If our society does not address the learning needs of this very important group of kids, we will all suffer in the long run.  These are the nation builders right here at home.  They need, and we must demand, people trained to develop those talents so that our entire society benefits.  Equality is not equity.  Fair is not equal.

Monday, August 8, 2016

Short term gain, long term pain.

Short term gain, long term pain

Why is it that we keep looking for short cuts to make people become teachers?  These alternative short cuts are designed to bring more men and more teachers of color into the profession.   That is a noble goal.  But why do these people and others need a work around to come into the profession?
First of all there is also a shortage of physicians in rural areas.  I don’t see people rushing to short circuit the training program for physicians.   I have not even read about med schools expanding their enrollments.  But there is a different story with teachers.  Somehow we think it is no big deal to be a teacher.  After all didn’t we all go to school?   What can be so hard?  That is like saying we have all been sick so we can all be physicians.
Research is now showing that people who become teachers by these alternate routes do not stay in the profession very long.  They leave at higher rates than those trained in the traditional manner and the gap is growing.
By 2007-08, teachers who entered the profession through alternative approaches were 2 ½ times more likely to leave it altogether than teachers who came in the traditional way according to a study by Vanderbilt University. 
Alternative programs allow participants to teach right away after only minimal training.  Usually these people skip all those boring courses on how to teach and there is little to no student teaching. 
In fairness, most of these quickie trained teachers are put into schools that more typically trained teachers don’t want to be in.  These are schools that are hard to staff.  Why we put the least trained people into those schools is not clear.  However, what is clear is that based on this study, even after adjusting for principal effectiveness, availability of materials and working conditions, these alternatively trained teachers were 83% more likely to leave the profession.  The key words here are “leave the profession”.  These people were not saying, we love teaching but not in these hard schools”.  They were not asking for transfers to easier schools; they were gone.

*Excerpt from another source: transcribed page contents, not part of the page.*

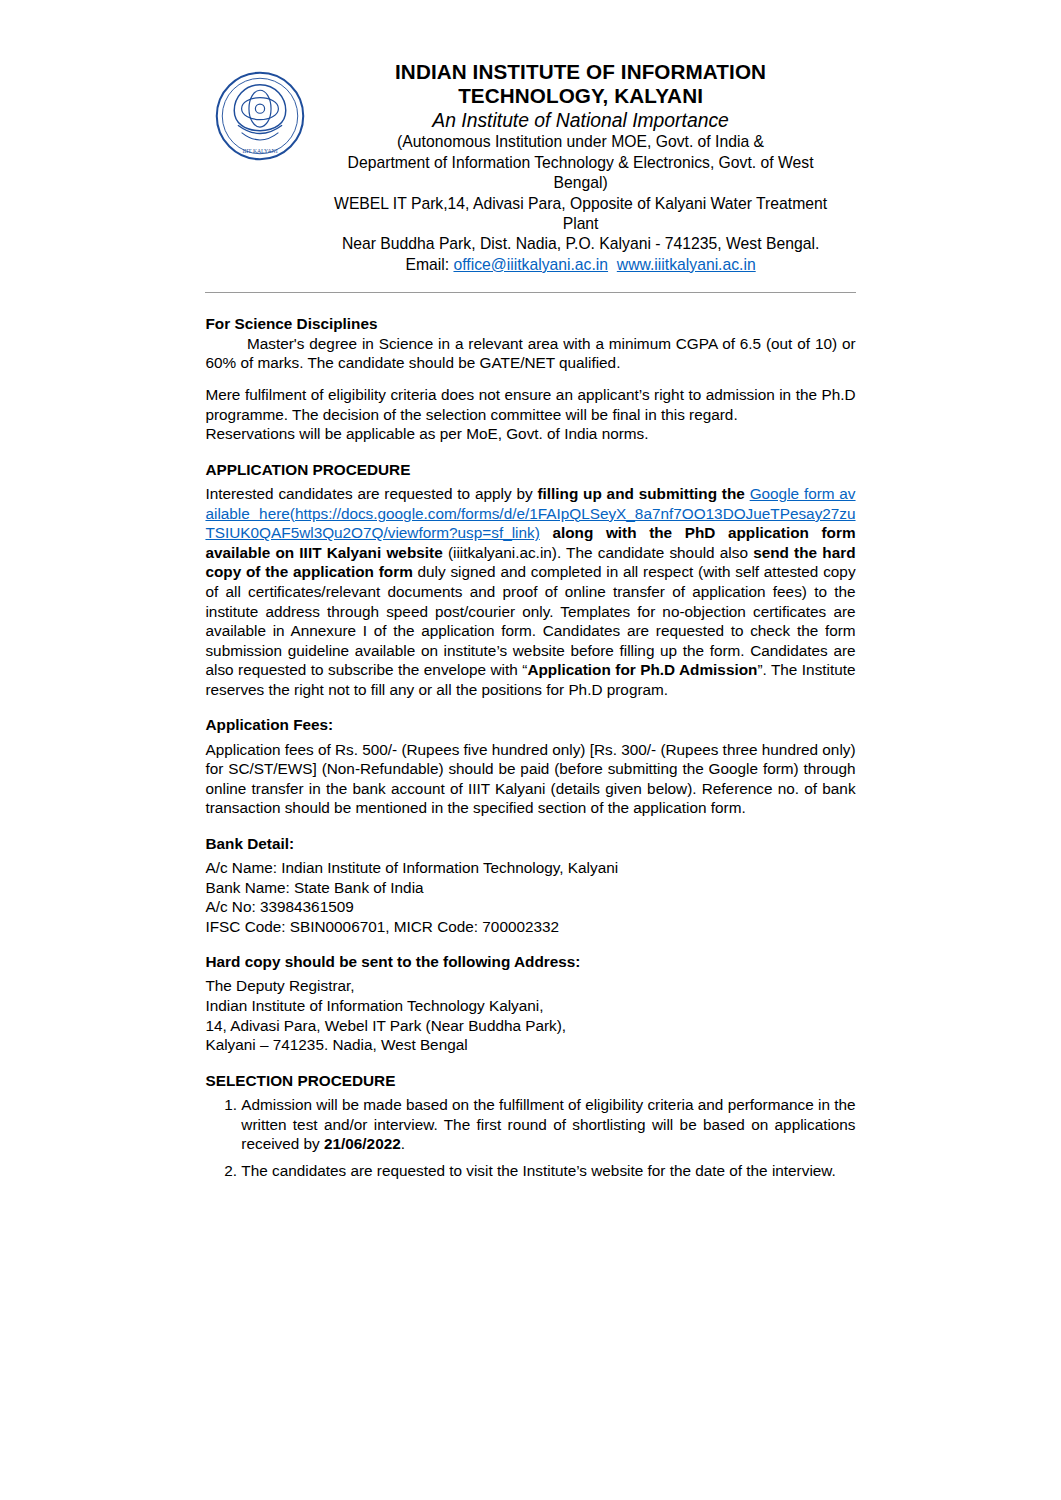IIIT KALYANI
INDIAN INSTITUTE OF INFORMATION TECHNOLOGY, KALYANI
An Institute of National Importance
(Autonomous Institution under MOE, Govt. of India &
Department of Information Technology & Electronics, Govt. of West Bengal)
WEBEL IT Park,14, Adivasi Para, Opposite of Kalyani Water Treatment Plant
Near Buddha Park, Dist. Nadia, P.O. Kalyani - 741235, West Bengal.
Email: office@iiitkalyani.ac.in www.iiitkalyani.ac.in
For Science Disciplines
Master's degree in Science in a relevant area with a minimum CGPA of 6.5 (out of 10) or 60% of marks. The candidate should be GATE/NET qualified.
Mere fulfilment of eligibility criteria does not ensure an applicant’s right to admission in the Ph.D programme. The decision of the selection committee will be final in this regard.
Reservations will be applicable as per MoE, Govt. of India norms.
APPLICATION PROCEDURE
Interested candidates are requested to apply by filling up and submitting the Google form available here(https://docs.google.com/forms/d/e/1FAIpQLSeyX_8a7nf7OO13DOJueTPesay27zuTSIUK0QAF5wl3Qu2O7Q/viewform?usp=sf_link) along with the PhD application form available on IIIT Kalyani website (iiitkalyani.ac.in). The candidate should also send the hard copy of the application form duly signed and completed in all respect (with self attested copy of all certificates/relevant documents and proof of online transfer of application fees) to the institute address through speed post/courier only. Templates for no-objection certificates are available in Annexure I of the application form. Candidates are requested to check the form submission guideline available on institute’s website before filling up the form. Candidates are also requested to subscribe the envelope with “Application for Ph.D Admission”. The Institute reserves the right not to fill any or all the positions for Ph.D program.
Application Fees:
Application fees of Rs. 500/- (Rupees five hundred only) [Rs. 300/- (Rupees three hundred only) for SC/ST/EWS] (Non-Refundable) should be paid (before submitting the Google form) through online transfer in the bank account of IIIT Kalyani (details given below). Reference no. of bank transaction should be mentioned in the specified section of the application form.
Bank Detail:
A/c Name: Indian Institute of Information Technology, Kalyani
Bank Name: State Bank of India
A/c No: 33984361509
IFSC Code: SBIN0006701, MICR Code: 700002332
Hard copy should be sent to the following Address:
The Deputy Registrar,
Indian Institute of Information Technology Kalyani,
14, Adivasi Para, Webel IT Park (Near Buddha Park),
Kalyani – 741235. Nadia, West Bengal
SELECTION PROCEDURE
Admission will be made based on the fulfillment of eligibility criteria and performance in the written test and/or interview. The first round of shortlisting will be based on applications received by 21/06/2022.
The candidates are requested to visit the Institute’s website for the date of the interview.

The money, time and human energy that had gone into doing a half-way job of preparing people to teach could have been spent on providing training funds to help people become teachers the right way. These people are also more likely to be individuals who want to become teachers, not who just want a quick way to what they see as an easy job with good benefits.  Teaching is a hard job.  It is also a very skilled job.  As with other jobs requiring skills, extensive training is needed.   We talk about how important teaching is to our kids and our country but we do not demonstrate that importance.   We take short cuts with training and think we can escape the long term pain.  As with many important things in life, it is better to go with short term pain and get that long term gain.  Our kids are certainly worth having properly prepared teachers.